The interesting wild card for Sierra Wireless is its potential to be acquired. Everyone knows the future of the sector is strong, and there are some deep-pocketed tech companies out there. Perhaps the most interesting potential suitor is BlackBerry, which has quietly become a leader in smart-device software. It would be an interesting marriage, that’s for sure.
The bear case
Although Sierra Wireless has a pristine balance sheet with nearly US$100 million in cash and not a nickel of debt, investors are still concerned with the company’s inability to consistently earn profits. And with those solid second-quarter numbers came softer guidance through the third quarter, with an expectation of revenue between US$157-160 million and earnings per share of US$0.23-0.27, both which are under analyst expectations. It’s never good news with a growth company can’t grow as much as the market assumes.
There are also some heavyweight competitors getting into some of Sierra’s markets. Cisco has announced it plans to open eight Innovation Centers around the world, which will focus on expanding its presence in the IoT world.

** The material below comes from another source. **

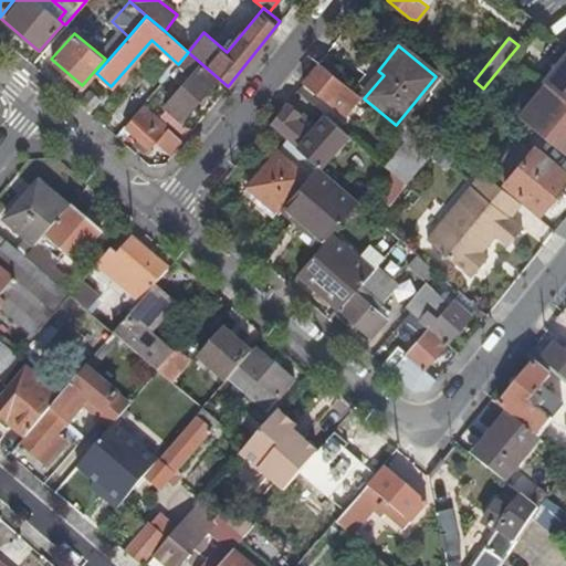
[(156,139),(173,154),(192,129),(180,118),(217,79),(189,54),(173,73),(184,83),(165,105),(171,112),(164,121),(144,103),(125,125),(139,138),(136,142),(146,150),(149,147),(156,139)]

If another of the tech heavyweights decides they’re looking to get into the space, it could be very bad news for Sierra.
Should you buy?
Although there are concerns with competitors and Sierra’s profits in the short term, it’s clear there’s a long-term bull market in the IoT space, and Sierra is certainly poised to capture a piece of it. Add in the possibility of the company being bought out by one of its competitors, its clean balance sheet, and its expected long-term profitability, and it’s easy to paint a pretty bullish picture.
Some investors might look at the share price alone and decide to stay away. But investors who buy now are getting the same potential as investors were in January, but at a 50% discount. If you’re a believer, now is the time to be getting in, not when the stock is making new all-time highs.